Senior Assosiate Sustainitiate, Haryadi Himawan melanjutkan, pentingnya kejelasan aturan tentang keseimbangan antara pemanfaatan hutan dan kompensasi yang perlu dikeluarkan pengelola untuk upaya restorasi lanskap hutan. Tujuannya agar hutan tetap lestari.
"Pemerintah pusat, pemerintah daerah provinsi, pemerintah daerah kabupaten/kota, dan pihak lain (pengelola) dapat memberikan insentif kepada pihak yang dapat memulihkan, mempertahankan, dan/atau melestarikan hutan di dalam kawasan hutan dan di luar kawasan hutan," ujarnya.

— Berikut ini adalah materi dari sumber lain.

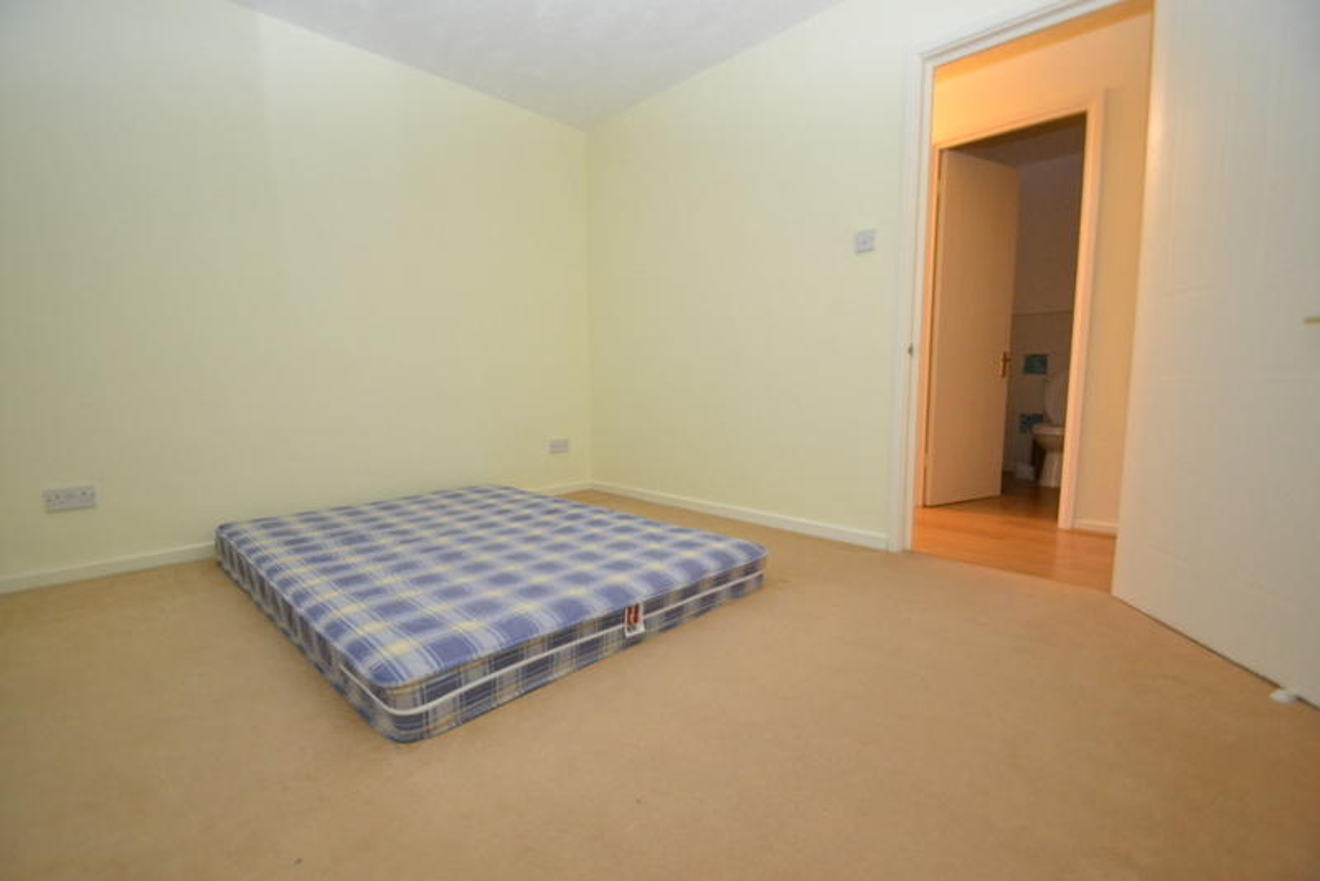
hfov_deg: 100.4
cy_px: 440
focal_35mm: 15
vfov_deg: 77.4
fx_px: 550
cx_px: 660
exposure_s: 1/60
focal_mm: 10
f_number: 3.5
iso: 3200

Namun realitanya, banyak pengelola tempat wisata, hotel, atau resort, yang berdiri di atas wilayah tutupan hutan, yang hanya memberikan sumbangsih atau insentif seadanya untuk pemeliharaan dan restorasi hutan. Menurut Haryadi, Tangkuban Perahu merupakan satu dari jutaan tempat yang memanfaatkan wilayah tutupan hutan sebagai area komersial.
Sayangnya, sumbangsih yang diberikan pengelola untuk pemulihan hutan dan DAS sangat jauh jika dibandingkan pemasukan yang didapat. "Pemanfaatan hutan sebagai destinasi wisata, awalnya memang ditujukan untuk meningkatkan perekonomian sekitar, seperti pendapatan dari Tangkuban Perahu itu bisa mencapai miliaran per hari, tapi insentif untuk restorasi hutan itu sangat kecil alokasinya," ungkap Haryadi.
Kondisi itu, belum lagi diperburuk dengan masifnya pembangunan perumahan dan resort mewah di wilayah rentan. Menurut Haryadi, pemerintah sebagai regulator memiliki peran penting untuk menyortir perizinan pembangunan area komersil di kawasan hutan atau tutupan hutan DAS.
"Pemerintah daerah harus mampu mempertahankan kecukupan luas kawasan hutan dan penutupan hutan sesuai dengan fungsinya, bukan hanya memberikan kebebasan bagi para pengelola komersil untuk mengeksploitasi hutan," kata Haryadi.